The Architect-Integrator and the Return of UML
There is a supreme irony in this revolution: it brings us back to the roots of "Engineering."
The role of the human shifts from "Bricklayer" to "Architect-Integrator":
- The Architect: Defines what to build.
- The Integrator: Ensures the pieces fit together.
Large projects decompose differently now. Subsystems communicate via APIs. Agents and their orchestrators build the modules. Humans assemble, because they have persistent memory across projects and a capacity for big-picture vision that exceeds any context window.
This necessitates a revival of formal modeling tools—potentially a lean version of UML.
UML "died" because keeping diagrams synchronized with code was a manual nightmare. The code was the source of truth, and the diagram was always outdated.
In the new paradigm, the relationship flips. The Diagram is the Source of Truth. If the code drifts, you don't fix the code; you update the diagram and regenerate the code.
There's also a cognitive argument. For humans, visual topology is processed in parallel (visual cortex). Code is processed serially (reading). When managing a system of 50 agent-generated microservices, the text is illegible. The topology map is the only way a human can maintain a mental model of the system.
So perhaps:
- UML/Diagrams → the architect's language, for thinking and coordination
- Natural Language → the interface toward agents
- Code → generated artifact, nearly ephemeral
The diagram becomes the true high-level source code.
The Grit: The "Leaky Abstraction" Problem
It is crucial not to romanticize this transition.
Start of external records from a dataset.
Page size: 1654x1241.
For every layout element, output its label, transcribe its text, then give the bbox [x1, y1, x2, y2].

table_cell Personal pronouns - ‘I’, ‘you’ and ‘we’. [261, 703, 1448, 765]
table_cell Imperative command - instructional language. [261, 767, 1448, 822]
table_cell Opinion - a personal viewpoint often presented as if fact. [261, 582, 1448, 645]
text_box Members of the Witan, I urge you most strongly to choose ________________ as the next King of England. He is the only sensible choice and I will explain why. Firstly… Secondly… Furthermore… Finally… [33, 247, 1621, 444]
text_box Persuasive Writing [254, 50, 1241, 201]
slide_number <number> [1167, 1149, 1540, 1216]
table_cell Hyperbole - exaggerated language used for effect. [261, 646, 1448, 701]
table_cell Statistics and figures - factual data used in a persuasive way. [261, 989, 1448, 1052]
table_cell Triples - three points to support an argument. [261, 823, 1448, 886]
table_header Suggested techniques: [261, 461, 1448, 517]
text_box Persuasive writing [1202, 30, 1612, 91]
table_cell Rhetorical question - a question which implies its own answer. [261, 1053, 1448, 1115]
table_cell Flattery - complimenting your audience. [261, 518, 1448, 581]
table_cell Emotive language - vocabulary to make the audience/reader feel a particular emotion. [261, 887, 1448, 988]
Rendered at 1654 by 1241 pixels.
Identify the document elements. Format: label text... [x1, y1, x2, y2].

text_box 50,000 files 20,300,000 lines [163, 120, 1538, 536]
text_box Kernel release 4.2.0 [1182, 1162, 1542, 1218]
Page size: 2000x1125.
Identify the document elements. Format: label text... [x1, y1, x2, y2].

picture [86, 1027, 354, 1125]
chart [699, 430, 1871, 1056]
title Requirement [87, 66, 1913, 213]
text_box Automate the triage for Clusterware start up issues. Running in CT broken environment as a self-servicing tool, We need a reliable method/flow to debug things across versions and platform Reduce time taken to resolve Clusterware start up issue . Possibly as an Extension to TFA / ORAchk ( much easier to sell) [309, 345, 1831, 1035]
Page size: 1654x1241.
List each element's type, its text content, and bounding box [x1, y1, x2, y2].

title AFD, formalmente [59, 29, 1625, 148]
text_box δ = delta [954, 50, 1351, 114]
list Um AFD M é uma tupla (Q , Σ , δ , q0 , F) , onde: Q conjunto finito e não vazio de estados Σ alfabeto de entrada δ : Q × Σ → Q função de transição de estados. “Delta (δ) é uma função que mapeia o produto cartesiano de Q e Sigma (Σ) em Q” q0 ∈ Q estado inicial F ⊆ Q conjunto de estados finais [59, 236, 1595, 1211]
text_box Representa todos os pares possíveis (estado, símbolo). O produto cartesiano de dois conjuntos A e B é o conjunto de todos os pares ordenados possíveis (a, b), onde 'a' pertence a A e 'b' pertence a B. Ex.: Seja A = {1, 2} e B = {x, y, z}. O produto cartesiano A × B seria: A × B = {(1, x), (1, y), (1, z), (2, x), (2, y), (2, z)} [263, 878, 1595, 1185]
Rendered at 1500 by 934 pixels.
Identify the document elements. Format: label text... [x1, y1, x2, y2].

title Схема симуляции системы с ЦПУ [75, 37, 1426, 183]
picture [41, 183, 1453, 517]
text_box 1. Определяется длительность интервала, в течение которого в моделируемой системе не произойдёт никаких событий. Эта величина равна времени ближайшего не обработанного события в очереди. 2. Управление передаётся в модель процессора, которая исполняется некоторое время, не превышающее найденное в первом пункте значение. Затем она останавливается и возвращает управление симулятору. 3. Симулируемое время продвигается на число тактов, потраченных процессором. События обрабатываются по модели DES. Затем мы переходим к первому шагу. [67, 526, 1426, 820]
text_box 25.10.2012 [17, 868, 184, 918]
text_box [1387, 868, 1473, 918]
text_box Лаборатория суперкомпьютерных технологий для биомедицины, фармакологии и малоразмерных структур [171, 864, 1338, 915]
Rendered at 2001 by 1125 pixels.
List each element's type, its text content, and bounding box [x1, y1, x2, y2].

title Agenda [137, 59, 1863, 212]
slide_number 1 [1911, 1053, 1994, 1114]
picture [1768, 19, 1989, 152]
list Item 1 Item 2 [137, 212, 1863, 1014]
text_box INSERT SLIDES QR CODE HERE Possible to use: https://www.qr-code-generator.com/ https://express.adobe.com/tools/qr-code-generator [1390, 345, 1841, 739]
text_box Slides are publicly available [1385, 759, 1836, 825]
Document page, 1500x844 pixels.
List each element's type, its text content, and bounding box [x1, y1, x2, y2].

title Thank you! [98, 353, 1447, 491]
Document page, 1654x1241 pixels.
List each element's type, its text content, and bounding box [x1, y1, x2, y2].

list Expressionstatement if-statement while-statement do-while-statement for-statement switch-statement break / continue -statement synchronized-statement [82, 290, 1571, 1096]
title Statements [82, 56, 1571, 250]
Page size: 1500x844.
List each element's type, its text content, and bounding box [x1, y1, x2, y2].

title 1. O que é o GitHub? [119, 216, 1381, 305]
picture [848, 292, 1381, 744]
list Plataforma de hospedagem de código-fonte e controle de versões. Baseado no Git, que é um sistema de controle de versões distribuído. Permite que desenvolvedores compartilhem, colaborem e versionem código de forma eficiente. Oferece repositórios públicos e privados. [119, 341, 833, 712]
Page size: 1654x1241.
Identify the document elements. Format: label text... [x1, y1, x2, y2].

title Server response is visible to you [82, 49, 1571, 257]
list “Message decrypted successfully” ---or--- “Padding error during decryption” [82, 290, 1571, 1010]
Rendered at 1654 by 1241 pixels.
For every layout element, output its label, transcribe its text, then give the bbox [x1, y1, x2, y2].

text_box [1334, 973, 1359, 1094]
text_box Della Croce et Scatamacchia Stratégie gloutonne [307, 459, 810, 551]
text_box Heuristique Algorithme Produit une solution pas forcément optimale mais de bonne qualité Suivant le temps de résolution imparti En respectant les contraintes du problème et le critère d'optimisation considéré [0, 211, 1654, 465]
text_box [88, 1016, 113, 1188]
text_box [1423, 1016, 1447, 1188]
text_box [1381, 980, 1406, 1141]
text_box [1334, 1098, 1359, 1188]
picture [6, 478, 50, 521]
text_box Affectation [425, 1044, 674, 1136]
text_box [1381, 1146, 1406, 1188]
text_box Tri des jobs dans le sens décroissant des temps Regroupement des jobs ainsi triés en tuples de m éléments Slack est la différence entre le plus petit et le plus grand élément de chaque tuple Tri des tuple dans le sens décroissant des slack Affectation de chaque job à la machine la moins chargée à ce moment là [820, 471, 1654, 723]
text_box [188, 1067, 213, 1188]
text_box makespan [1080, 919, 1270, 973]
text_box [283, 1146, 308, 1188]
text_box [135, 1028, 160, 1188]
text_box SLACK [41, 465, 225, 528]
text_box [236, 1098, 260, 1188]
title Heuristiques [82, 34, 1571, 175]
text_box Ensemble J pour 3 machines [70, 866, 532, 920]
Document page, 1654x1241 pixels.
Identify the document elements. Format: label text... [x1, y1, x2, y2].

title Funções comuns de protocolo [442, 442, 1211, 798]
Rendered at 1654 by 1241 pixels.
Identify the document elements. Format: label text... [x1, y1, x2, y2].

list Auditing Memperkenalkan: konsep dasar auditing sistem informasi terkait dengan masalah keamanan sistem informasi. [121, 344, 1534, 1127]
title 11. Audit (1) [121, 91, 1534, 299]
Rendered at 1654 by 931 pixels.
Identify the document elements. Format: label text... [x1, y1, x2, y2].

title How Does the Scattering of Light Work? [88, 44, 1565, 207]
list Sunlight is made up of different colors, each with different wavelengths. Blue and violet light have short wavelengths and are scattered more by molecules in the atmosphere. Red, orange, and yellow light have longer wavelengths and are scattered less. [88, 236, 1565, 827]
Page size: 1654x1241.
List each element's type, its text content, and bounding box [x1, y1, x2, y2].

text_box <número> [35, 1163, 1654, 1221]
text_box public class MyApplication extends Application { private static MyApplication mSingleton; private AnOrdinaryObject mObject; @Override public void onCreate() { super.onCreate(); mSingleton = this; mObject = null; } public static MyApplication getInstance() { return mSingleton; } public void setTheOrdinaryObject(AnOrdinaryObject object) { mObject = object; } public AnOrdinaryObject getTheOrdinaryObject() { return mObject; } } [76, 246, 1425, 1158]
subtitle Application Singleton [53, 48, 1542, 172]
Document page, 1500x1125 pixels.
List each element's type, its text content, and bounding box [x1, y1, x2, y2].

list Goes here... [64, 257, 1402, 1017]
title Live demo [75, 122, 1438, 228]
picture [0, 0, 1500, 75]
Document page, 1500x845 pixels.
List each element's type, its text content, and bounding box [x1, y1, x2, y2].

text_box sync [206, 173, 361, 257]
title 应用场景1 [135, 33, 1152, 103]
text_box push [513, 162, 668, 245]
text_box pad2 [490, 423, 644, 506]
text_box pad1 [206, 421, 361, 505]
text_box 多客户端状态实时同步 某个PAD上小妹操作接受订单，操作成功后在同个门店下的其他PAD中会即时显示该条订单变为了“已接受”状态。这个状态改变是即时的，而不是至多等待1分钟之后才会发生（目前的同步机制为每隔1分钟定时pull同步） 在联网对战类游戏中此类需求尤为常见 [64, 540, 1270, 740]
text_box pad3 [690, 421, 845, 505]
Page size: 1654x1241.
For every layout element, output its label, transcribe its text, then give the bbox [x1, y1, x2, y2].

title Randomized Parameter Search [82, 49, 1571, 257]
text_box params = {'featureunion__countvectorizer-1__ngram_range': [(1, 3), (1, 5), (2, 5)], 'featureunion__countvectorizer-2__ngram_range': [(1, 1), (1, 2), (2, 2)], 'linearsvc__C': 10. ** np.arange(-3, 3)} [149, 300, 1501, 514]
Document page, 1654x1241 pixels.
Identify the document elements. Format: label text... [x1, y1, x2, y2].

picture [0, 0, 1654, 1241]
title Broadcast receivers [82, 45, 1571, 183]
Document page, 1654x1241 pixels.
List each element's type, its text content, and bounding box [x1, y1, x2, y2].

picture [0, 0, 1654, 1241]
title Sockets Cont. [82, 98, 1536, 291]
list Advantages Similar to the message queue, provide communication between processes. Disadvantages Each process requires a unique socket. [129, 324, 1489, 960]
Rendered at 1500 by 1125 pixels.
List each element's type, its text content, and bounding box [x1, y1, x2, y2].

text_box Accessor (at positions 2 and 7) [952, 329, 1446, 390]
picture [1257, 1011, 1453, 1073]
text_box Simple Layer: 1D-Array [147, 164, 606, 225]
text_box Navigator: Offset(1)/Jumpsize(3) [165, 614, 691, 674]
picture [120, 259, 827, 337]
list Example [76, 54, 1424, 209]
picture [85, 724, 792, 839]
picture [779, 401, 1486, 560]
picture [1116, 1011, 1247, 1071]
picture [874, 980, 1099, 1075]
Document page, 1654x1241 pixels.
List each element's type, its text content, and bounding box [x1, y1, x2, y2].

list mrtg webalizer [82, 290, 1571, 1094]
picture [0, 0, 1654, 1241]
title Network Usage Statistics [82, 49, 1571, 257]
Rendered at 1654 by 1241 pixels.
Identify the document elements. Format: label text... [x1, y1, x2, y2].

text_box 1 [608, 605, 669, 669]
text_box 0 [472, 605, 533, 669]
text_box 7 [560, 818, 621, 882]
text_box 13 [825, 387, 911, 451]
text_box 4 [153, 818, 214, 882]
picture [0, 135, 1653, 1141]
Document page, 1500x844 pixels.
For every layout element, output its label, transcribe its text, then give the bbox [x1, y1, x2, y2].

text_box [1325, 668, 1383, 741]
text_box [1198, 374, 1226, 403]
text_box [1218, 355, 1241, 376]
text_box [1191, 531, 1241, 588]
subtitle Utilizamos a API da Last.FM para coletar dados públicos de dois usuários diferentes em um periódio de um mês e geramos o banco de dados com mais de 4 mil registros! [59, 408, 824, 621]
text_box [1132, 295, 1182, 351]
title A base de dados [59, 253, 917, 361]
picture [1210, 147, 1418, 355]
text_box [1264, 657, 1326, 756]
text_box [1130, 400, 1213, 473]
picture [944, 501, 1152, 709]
We are trading one set of problems for another.
The danger of the "Stochastic Compiler" is that it introduces probabilistic failure modes into deterministic systems.
- In a traditional compiler, an error is a syntax error. It halts.
- In a stochastic compiler, an error is a hallucination. It compiles, it runs, but it does something subtly wrong.
In web development, a hallucination might mean a button is the wrong color. In robotics or embedded systems—where the "Real World" is the ultimate integration test—a hallucination can mean physical damage.
This creates a new friction: Debugging the Intent.
When the system fails, do you patch the generated Python code (breaking the link to the generator), or do you spend hours "prompt engineering" to get the model to understand the constraint?
The best engineers of the next decade will be those who know when to trust the compressor, and when to break the glass, open the hood, and write the critical path in manual C++ because the abstraction is leaking.
Conclusion
The "90% of coding is gone" headlines are misleading. The cognitive load hasn't disappeared; it has been displaced.
We are entering a period where the barrier to entry for building software is lower than ever, but the barrier to mastery is higher. You can no longer rely on rote memorization of syntax to provide value. You must understand systems, boundaries, and architecture.
The terminal isn't dead. But the way we type into it has changed forever. The prompt is the new syntax, and the diagram is the new code.
This article emerged from a brainstorming conversation exploring the implications of AI coding tools, then was cross-reviewed by another model, with a human integrating the results. The process itself—orchestration, generation, cross-review, integration—mirrors exactly the paradigm it describes. Perhaps that's the point.